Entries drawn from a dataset
· · · · · · ·

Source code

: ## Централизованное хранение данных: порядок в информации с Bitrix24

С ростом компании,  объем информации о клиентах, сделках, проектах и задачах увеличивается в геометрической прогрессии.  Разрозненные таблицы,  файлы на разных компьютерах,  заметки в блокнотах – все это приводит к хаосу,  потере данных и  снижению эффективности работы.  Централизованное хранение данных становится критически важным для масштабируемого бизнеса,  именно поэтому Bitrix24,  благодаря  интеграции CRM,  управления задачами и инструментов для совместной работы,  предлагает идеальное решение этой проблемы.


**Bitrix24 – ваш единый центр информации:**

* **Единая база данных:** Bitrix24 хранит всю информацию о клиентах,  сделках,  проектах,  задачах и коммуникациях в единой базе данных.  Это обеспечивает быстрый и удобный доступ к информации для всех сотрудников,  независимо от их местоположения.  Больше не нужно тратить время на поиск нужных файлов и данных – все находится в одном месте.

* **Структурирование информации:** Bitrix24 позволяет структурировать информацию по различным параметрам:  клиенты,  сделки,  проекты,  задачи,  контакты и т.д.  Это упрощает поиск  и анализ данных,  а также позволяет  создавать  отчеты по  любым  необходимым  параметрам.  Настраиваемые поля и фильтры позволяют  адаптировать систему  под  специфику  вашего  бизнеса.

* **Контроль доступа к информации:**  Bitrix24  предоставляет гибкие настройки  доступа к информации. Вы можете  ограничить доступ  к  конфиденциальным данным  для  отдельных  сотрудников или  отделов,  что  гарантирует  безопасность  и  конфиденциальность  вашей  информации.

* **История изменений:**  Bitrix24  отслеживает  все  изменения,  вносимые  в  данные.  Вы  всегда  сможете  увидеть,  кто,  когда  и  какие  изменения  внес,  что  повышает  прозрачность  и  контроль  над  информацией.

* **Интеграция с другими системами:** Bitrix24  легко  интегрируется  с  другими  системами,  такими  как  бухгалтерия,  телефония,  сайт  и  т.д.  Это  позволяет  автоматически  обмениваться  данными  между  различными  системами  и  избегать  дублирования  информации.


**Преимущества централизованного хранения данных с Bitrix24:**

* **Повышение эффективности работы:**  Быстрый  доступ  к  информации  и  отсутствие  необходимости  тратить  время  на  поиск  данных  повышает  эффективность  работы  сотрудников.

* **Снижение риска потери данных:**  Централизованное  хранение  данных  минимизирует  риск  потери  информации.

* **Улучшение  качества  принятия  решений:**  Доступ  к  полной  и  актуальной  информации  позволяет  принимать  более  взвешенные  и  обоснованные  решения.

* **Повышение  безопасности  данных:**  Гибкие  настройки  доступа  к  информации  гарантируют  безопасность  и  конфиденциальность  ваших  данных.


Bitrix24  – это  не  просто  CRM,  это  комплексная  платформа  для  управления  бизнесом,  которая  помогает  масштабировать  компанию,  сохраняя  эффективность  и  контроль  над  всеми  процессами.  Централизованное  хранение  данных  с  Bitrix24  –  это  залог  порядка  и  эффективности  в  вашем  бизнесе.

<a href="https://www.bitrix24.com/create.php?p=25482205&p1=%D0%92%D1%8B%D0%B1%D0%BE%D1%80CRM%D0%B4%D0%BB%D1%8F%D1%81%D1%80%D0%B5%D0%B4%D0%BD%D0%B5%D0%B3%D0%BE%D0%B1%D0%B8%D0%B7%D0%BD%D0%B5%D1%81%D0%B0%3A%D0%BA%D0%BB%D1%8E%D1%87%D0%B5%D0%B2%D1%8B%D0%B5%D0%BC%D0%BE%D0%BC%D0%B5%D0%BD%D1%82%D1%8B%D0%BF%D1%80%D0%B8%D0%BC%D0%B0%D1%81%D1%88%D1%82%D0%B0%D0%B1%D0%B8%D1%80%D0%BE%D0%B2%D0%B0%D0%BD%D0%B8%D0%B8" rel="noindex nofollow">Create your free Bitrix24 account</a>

· · · · · · ·

Aim of the exercise:
Update the entries from the very beginning through the line containing "информации с Bitrix24", replacing "порядок" with "порядок и контроль" and leaving everything else unchanged.

Result:
Source code

: ## Централизованное хранение данных: порядок и контроль в информации с Bitrix24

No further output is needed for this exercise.